« Ah, l’existence humaine ; le bonheur est comme une ombre, d’un coup d’éponge humide, le malheur en efface le dessin. » Si Gilles Ortlieb a placé cette pensée d’Eschyle en épigraphe de ce nouveau livre où il poursuit ce « mouvement perpétuel de navetteur de l’âme » qu’il évoquait lui-même dans Et tout le tremblement, c’est qu’elle en donne la clé.
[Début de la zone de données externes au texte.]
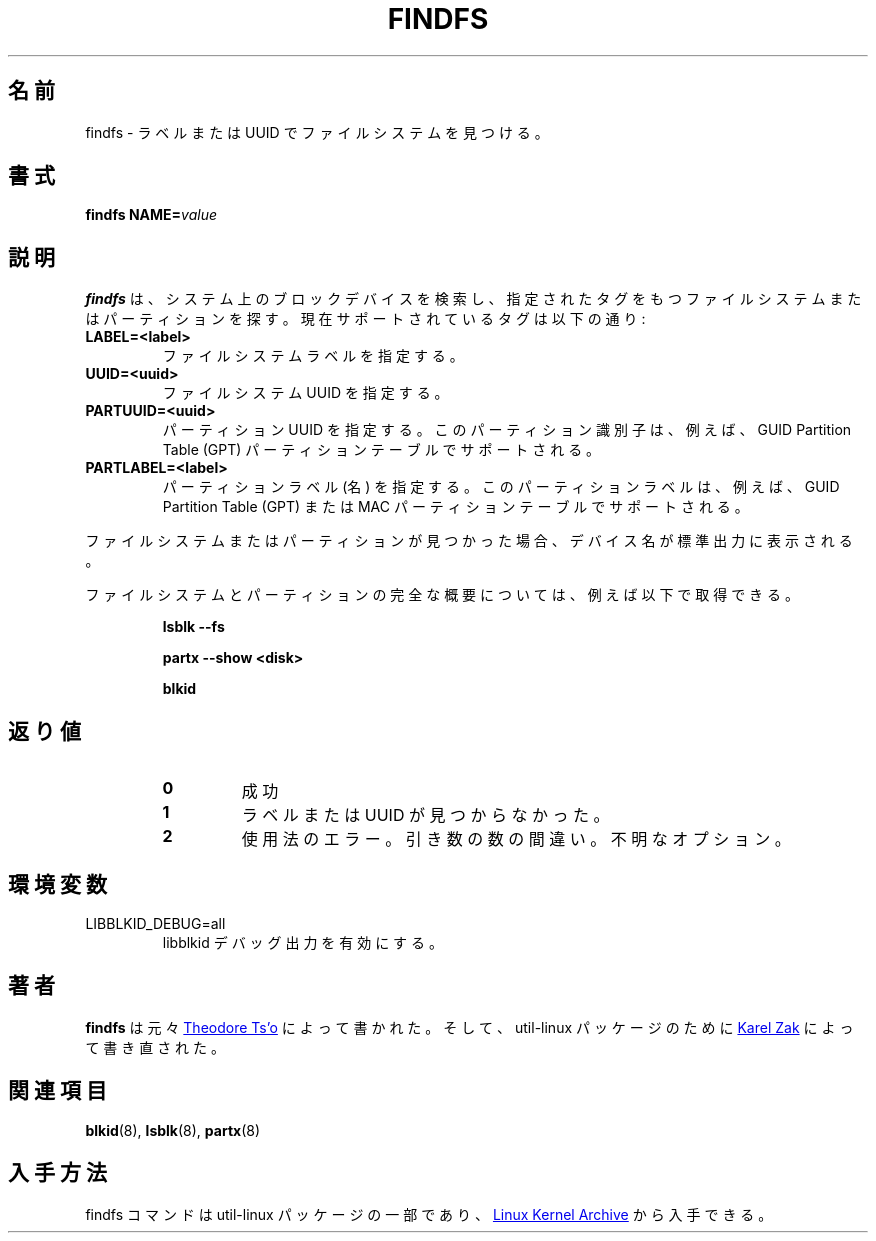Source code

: .\" Copyright 1993, 1994, 1995 by Theodore Ts'o.  All Rights Reserved.
.\" This file may be copied under the terms of the GNU Public License.
.\"
.\" Japanese Version Copyright (c) 2020-2021 Yuichi SATO
.\"         all rights reserved.
.\" Translated Sun Apr 19 00:32:28 JST 2020
.\"         by Yuichi SATO <ysato444@ybb.ne.jp>
.\" Updated & Modified Tue Feb  2 06:17:40 JST 2021 by Yuichi SATO
.\"
.TH FINDFS 8 "March 2014" "util-linux" "System Administration"
.\"O .SH NAME
.SH 名前
.\"O findfs \- find a filesystem by label or UUID
findfs \- ラベルまたは UUID でファイルシステムを見つける。
.\"O .SH SYNOPSIS
.SH 書式
.B findfs
.BI NAME= value
.\"O .SH DESCRIPTION
.SH 説明
.\"O .B findfs
.\"O will search the block devices in the system looking for a filesystem or
.\"O partition with specified tag. The currently supported tags are:
.B findfs
は、システム上のブロックデバイスを検索し、
指定されたタグをもつファイルシステムまたはパーティションを探す。
現在サポートされているタグは以下の通り:
.TP
.B LABEL=<label>
.\"O Specifies filesystem label.
ファイルシステムラベルを指定する。
.TP
.B UUID=<uuid>
.\"O Specifies filesystem UUID.
ファイルシステム UUID を指定する。
.TP
.B PARTUUID=<uuid>
.\"O Specifies partition UUID. This partition identifier is supported for example for
.\"O GUID  Partition  Table (GPT) partition tables.
パーティション UUID を指定する。
このパーティション識別子は、例えば、GUID Partition Table (GPT) パーティションテーブルで
サポートされる。
.TP
.B PARTLABEL=<label>
.\"O Specifies partition label (name). The partition labels are supported for example for
.\"O GUID Partition Table (GPT) or MAC partition tables.
パーティションラベル (名) を指定する。
このパーティションラベルは、例えば、
GUID Partition Table (GPT) または MAC パーティションテーブルでサポートされる。
.PP
.\"O If the filesystem or partition is found, the device name will be printed on
.\"O stdout.
ファイルシステムまたはパーティションが見つかった場合、デバイス名が
標準出力に表示される。

.\"O The complete overview about filesystems and partitions you can get for example
.\"O by
ファイルシステムとパーティションの完全な概要については、例えば以下で
取得できる。
.RS

.B lsblk \-\-fs

.B partx --show <disk>

.B blkid

.RE

.PP
.\"O .SH EXIT STATUS
.SH 返り値
.RS
.PD 0
.TP
.B 0
.\"O success
成功
.TP
.B 1
.\"O label or uuid cannot be found
ラベルまたは UUID が見つからなかった。
.TP
.B 2
.\"O usage error, wrong number of arguments or unknown option
使用法のエラー。引き数の数の間違い。不明なオプション。
.PD
.RE
.\"O .SH ENVIRONMENT
.SH 環境変数
.IP LIBBLKID_DEBUG=all
.\"O enables libblkid debug output.
libblkid デバッグ出力を有効にする。
.\"O .SH AUTHORS
.SH 著者
.\"O .B findfs
.\"O was originally written by
.\"O .MT tytso@mit.edu
.\"O Theodore Ts'o
.\"O .ME
.B findfs
は元々
.MT tytso@mit.edu
Theodore Ts'o
.ME
によって書かれた。
.\"O and re-written for the util-linux package by
.\"O .MT kzak@redhat.com
.\"O Karel Zak
.\"O .ME .
そして、util-linux パッケージのために
.MT kzak@redhat.com
Karel Zak
.ME
によって書き直された。
.\"O .SH SEE ALSO
.SH 関連項目
.BR blkid (8),
.BR lsblk (8),
.BR partx (8)
.\"O .SH AVAILABILITY
.SH 入手方法
.\"O The findfs command is part of the util-linux package and is available from
.\"O .UR https://\:www.kernel.org\:/pub\:/linux\:/utils\:/util-linux/
.\"O Linux Kernel Archive
.\"O .UE .
findfs コマンドは util-linux パッケージの一部であり、
.UR https://\:www.kernel.org\:/pub\:/linux\:/utils\:/util-linux/
Linux Kernel Archive
.UE
から入手できる。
De quoi s’agit-il, en effet — ici comme dans chacun de ses livres — sinon de tenter de saisir les quelques traits de craie que les vies humaines déposent dans les lieux où les emportent les hasards de l’existence. La découverte, en 2018, à la pointe de la Camargue, dans un bout du monde aussi délaissé que le Grand Est industriel, de la petite cité de Salin de Giraud qui abrite encore aujourd’hui une importante communauté grecque, ne pouvait qu’émouvoir le traducteur de Georges Séféris — que l’on a vu dans Journées toujours à l’affût de ce qui, à l’étranger, pouvait lui rappeler son pays. Partout, dans ce bourg presque abandonné, reste vivace le souvenir de ces migrants qui sont venus s’y installer pour gagner leur pain dans les salines au lendemain de la Première Guerre, après avoir été chassés non seulement d’Asie Mineure par les Turcs (comme l’avait été Séféris), mais de la Crimée par la Révolution russe.
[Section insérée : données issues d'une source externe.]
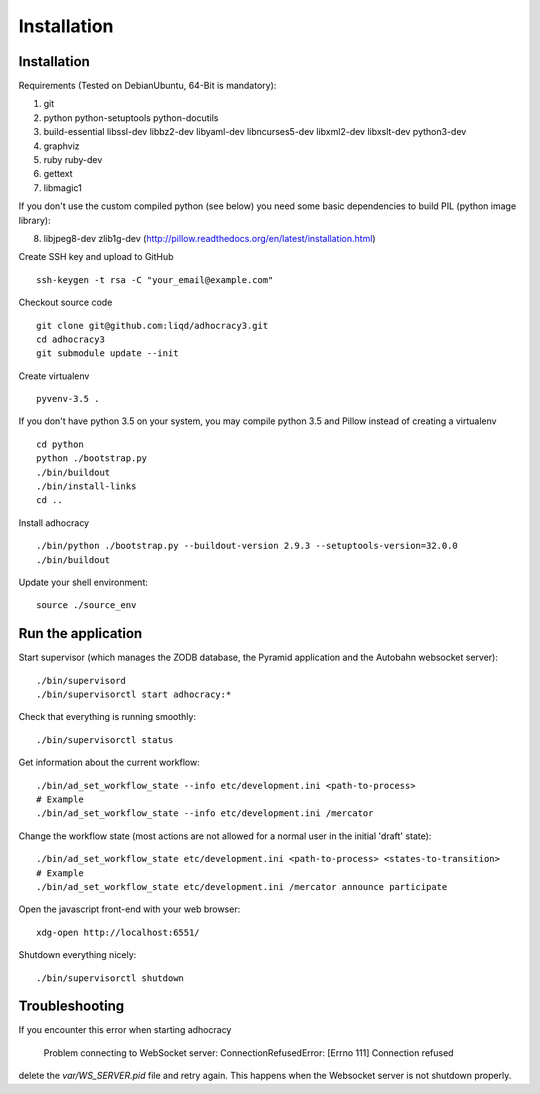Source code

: Installation
==============

Installation
------------

Requirements (Tested on Debian\Ubuntu,  64-Bit is mandatory):

1. git
2. python python-setuptools python-docutils
3. build-essential libssl-dev libbz2-dev libyaml-dev libncurses5-dev
   libxml2-dev libxslt-dev python3-dev
4. graphviz
5. ruby ruby-dev
6. gettext
7. libmagic1

If you don't use the custom compiled python (see below) you need
some basic dependencies to build PIL (python image library):

8. libjpeg8-dev zlib1g-dev (http://pillow.readthedocs.org/en/latest/installation.html)

Create SSH key and upload to GitHub ::

    ssh-keygen -t rsa -C "your_email@example.com"

Checkout source code ::

    git clone git@github.com:liqd/adhocracy3.git
    cd adhocracy3
    git submodule update --init

Create virtualenv ::

    pyvenv-3.5 .

If you don't have python 3.5 on your system, you may compile python 3.5 and
Pillow instead of creating a virtualenv ::

    cd python
    python ./bootstrap.py
    ./bin/buildout
    ./bin/install-links
    cd ..

Install adhocracy ::

    ./bin/python ./bootstrap.py --buildout-version 2.9.3 --setuptools-version=32.0.0
    ./bin/buildout

Update your shell environment::

    source ./source_env


Run the application
-------------------

Start supervisor (which manages the ZODB database, the Pyramid application
and the Autobahn websocket server)::

    ./bin/supervisord
    ./bin/supervisorctl start adhocracy:*

Check that everything is running smoothly::

    ./bin/supervisorctl status

Get information about the current workflow::

  ./bin/ad_set_workflow_state --info etc/development.ini <path-to-process>
  # Example
  ./bin/ad_set_workflow_state --info etc/development.ini /mercator

Change the workflow state (most actions are not allowed for a normal user in the initial 'draft' state)::

  ./bin/ad_set_workflow_state etc/development.ini <path-to-process> <states-to-transition>
  # Example
  ./bin/ad_set_workflow_state etc/development.ini /mercator announce participate

Open the javascript front-end with your web browser::

    xdg-open http://localhost:6551/

Shutdown everything nicely::

    ./bin/supervisorctl shutdown


Troubleshooting
---------------
If you encounter this error when starting adhocracy

    Problem connecting to WebSocket server: ConnectionRefusedError: [Errno 111] Connection refused

delete the `var/WS_SERVER.pid` file and retry again. This happens when
the Websocket server is not shutdown properly.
De là, il était tout naturel pour l’auteur de poursuivre l’enquête en arpentant l’île de Kalymnos, d’où venaient la plupart de ces anciens pêcheurs d’éponge devenus saulniers. Et plus loin ensuite jusqu’à Tarpon Springs, aux USA, autre lieu d’émigration pour les pêcheurs de Kalymnos, mais où, à la différence de Salin de Giraud, la présence d’éponges leur a permis de ne pas changer de métier. Fidèle à sa méthode d’observation du terrain et des hommes, Gilles Ortlieb s’attache à relever dans ces pages — lorsqu’il y décrit une procession de l’épitaphios, des soirées dans une chambre d’hôtel, ou lorsqu’il y retranscrit, comme Nerval dans Les Filles du Feu, des chansons populaires — tout ce que, au fond, un voyageur peu attentif voit sans songer à le distinguer. Comme s’il était doté d’un regard particulier pour reconnaître ce qu’à son propos Jacques Réda a nommé « l’inaperçu », et donc les moindres traces du fragile dessin dont parlait Eschyle. Mais s’il prend aussi soin de nous raconter qu’un marin a pris dans ses filets, en 1994, une statue vieille de deux mille ans, la Dame de Kalymnos, peut-être est-ce parce qu’en collectant les manifestations les plus ténues du réel, et leur tremblement, il aspire de même, bien qu’il s’en défende, à faire remonter à la surface de la langue une réalité sous-marine qui, par éclats éphémères, viendrait manifester un certain or du temps — une poésie intemporelle.
—
On peut lire sur en-attendant-nadeau.fr :
"Les déambulations de Gilles Ortlieb", par Yaël Pachet (en ligne le 8 juin 2024).
Lire aussi :
Le Lorgnon mélancolique, Recension par Patrick Corneau
—
Gilles Ortlieb est né au Maroc en 1953. Après des études aux « Langues O’ », des métiers divers et pas mal de voyages en Méditerranée, il se fixe en 1986 à Luxembourg, où il travaillera longtemps comme traducteur pour l’Union européenne. Son premier livre de proses est paru en 1991 aux éditions Le temps qu’il fait, dirigées par Georges Monti, et est suivi de nombreux autres ouvrages : récits, poèmes, essais (dont plusieurs dans la collection de J.-B. Pontalis, chez Gallimard) ou carnets (aux éditions Finitude, notamment). Dans tous ces livres, et jusqu’au récent Tombeau des anges (« L’un et l’autre », 2011), évocation minutieuse de la Lorraine sinistrée, Gilles Ortlieb s’affirme comme un « veilleur fraternel » en quête des menues épiphanies du quotidien. Un dossier lui a été consacré dans la revue Europe (n° 1115, mars 2022).